■ TO-DO ITEM: Reproduce the data shown below exactly.

Records contained in a dataset:
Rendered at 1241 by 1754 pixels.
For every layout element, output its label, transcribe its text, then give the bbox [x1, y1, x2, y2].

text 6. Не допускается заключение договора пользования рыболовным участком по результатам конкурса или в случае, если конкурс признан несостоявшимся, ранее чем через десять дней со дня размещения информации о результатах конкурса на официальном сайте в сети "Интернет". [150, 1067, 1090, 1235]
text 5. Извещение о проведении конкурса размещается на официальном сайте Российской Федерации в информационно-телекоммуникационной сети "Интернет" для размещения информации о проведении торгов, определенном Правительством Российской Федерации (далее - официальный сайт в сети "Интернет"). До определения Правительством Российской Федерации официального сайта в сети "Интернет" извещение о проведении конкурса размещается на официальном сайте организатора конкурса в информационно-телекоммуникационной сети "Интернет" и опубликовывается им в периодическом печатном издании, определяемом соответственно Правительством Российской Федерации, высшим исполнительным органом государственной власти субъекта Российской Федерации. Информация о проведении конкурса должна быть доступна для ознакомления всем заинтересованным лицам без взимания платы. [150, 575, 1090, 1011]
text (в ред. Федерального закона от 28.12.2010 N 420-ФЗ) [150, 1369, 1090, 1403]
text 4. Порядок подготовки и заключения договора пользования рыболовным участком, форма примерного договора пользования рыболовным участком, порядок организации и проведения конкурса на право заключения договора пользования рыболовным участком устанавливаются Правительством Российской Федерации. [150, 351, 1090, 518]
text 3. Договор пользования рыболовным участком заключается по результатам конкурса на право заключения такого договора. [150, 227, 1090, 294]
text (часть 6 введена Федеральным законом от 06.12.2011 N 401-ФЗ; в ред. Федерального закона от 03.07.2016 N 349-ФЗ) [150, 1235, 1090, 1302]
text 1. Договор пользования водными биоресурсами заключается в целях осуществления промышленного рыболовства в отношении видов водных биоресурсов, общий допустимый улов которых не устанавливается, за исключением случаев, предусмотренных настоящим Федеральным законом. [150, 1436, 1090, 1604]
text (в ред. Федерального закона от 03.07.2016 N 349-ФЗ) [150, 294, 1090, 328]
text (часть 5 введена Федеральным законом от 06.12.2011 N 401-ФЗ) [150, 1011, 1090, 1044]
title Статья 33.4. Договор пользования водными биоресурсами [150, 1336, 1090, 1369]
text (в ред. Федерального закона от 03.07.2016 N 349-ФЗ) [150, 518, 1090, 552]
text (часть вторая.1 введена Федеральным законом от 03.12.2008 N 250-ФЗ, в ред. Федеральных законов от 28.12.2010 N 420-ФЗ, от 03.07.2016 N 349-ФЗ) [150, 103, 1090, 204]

■ SOLUTION TO THIS PROBLEM:
Rendered at 1241 by 1754 pixels.
For every layout element, output its label, transcribe its text, then give the bbox [x1, y1, x2, y2].

text 6. Не допускается заключение договора пользования рыболовным участком по результатам конкурса или в случае, если конкурс признан несостоявшимся, ранее чем через десять дней со дня размещения информации о результатах конкурса на официальном сайте в сети "Интернет". [150, 1067, 1090, 1235]
text 5. Извещение о проведении конкурса размещается на официальном сайте Российской Федерации в информационно-телекоммуникационной сети "Интернет" для размещения информации о проведении торгов, определенном Правительством Российской Федерации (далее - официальный сайт в сети "Интернет"). До определения Правительством Российской Федерации официального сайта в сети "Интернет" извещение о проведении конкурса размещается на официальном сайте организатора конкурса в информационно-телекоммуникационной сети "Интернет" и опубликовывается им в периодическом печатном издании, определяемом соответственно Правительством Российской Федерации, высшим исполнительным органом государственной власти субъекта Российской Федерации. Информация о проведении конкурса должна быть доступна для ознакомления всем заинтересованным лицам без взимания платы. [150, 575, 1090, 1011]
text (в ред. Федерального закона от 28.12.2010 N 420-ФЗ) [150, 1369, 1090, 1403]
text 4. Порядок подготовки и заключения договора пользования рыболовным участком, форма примерного договора пользования рыболовным участком, порядок организации и проведения конкурса на право заключения договора пользования рыболовным участком устанавливаются Правительством Российской Федерации. [150, 351, 1090, 518]
text 3. Договор пользования рыболовным участком заключается по результатам конкурса на право заключения такого договора. [150, 227, 1090, 294]
text (часть 6 введена Федеральным законом от 06.12.2011 N 401-ФЗ; в ред. Федерального закона от 03.07.2016 N 349-ФЗ) [150, 1235, 1090, 1302]
text 1. Договор пользования водными биоресурсами заключается в целях осуществления промышленного рыболовства в отношении видов водных биоресурсов, общий допустимый улов которых не устанавливается, за исключением случаев, предусмотренных настоящим Федеральным законом. [150, 1436, 1090, 1604]
text (в ред. Федерального закона от 03.07.2016 N 349-ФЗ) [150, 294, 1090, 328]
text (часть 5 введена Федеральным законом от 06.12.2011 N 401-ФЗ) [150, 1011, 1090, 1044]
title Статья 33.4. Договор пользования водными биоресурсами [150, 1336, 1090, 1369]
text (в ред. Федерального закона от 03.07.2016 N 349-ФЗ) [150, 518, 1090, 552]
text (часть вторая.1 введена Федеральным законом от 03.12.2008 N 250-ФЗ, в ред. Федеральных законов от 28.12.2010 N 420-ФЗ, от 03.07.2016 N 349-ФЗ) [150, 103, 1090, 204]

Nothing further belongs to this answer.